Do we have to be PCI compliant to store Social Security Numbers in our hosted database? We are hosting a CRM database for nonprofits in South Carolina.
No. PCI scope data is credit card numbers, which is typically referred to as the Primary Account Number. (PAN)
The definition from the glossary is as follows:
Acronym for “primary account number” and also referred to as “account number.” Unique payment card number (typically for credit or debit cards) that identifies the issuer and the particular cardholder account.
Nevertheless, if located in the United States, you will likely be subject to state and federal laws by storing the social security number and I would suggest you treat it as PCI scope data. If you are not PCI compliant, I would seek the particular laws applicable and treat it as sensitive as possible within your environment. A good idea would be to consult a lawyer.
From a professional perspective, I like to treat data like this as carefully as possible. I often consider how the public would react to my actions if it were to be unintentionally disclosed and act as responsibly as possible.
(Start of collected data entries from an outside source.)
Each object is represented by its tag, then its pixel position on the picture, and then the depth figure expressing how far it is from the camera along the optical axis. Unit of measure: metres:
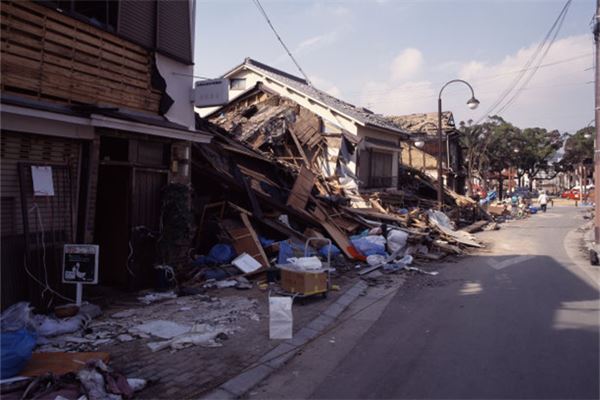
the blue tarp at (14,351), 4.43
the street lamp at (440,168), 20.89
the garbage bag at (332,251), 12.05
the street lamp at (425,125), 34.58
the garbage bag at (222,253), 10.38
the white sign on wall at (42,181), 6.50
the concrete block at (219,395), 4.44
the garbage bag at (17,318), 5.54
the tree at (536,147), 55.88
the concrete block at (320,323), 6.77
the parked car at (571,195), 54.86
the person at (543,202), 37.21
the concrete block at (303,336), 6.07
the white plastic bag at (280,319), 6.07
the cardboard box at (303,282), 7.98
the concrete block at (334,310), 7.55
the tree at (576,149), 59.01
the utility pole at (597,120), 15.56
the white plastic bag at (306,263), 8.31
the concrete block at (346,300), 8.29
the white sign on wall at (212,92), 9.33
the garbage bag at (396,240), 13.02
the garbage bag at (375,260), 11.88
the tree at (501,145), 52.69
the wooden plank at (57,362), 4.66
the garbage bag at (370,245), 12.58
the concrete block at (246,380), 4.64
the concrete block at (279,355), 5.35
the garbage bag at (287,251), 10.43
The regulation surrounding Social Security Numbers themselves is different than the regulation surrounding the Payment Card Industry standards.
PCI is for payment processing, if your not processing payments or storing payment information you shouldn't have to be PCI compliant from a legal stand point. If you are handing social security numbers you should be very careful.
You need to check data breech statutes for your state. SSNs definitely fall under personal identifying information, as do some of the other data you may be storing. At minimum, you need to encrypt the stored data. You also to need to pay attention to access controls. PCI-DSS is not applicable, but depending on the industry you are in, Gramm-Leach-Bliley Act may apply, as well as other federal and state laws.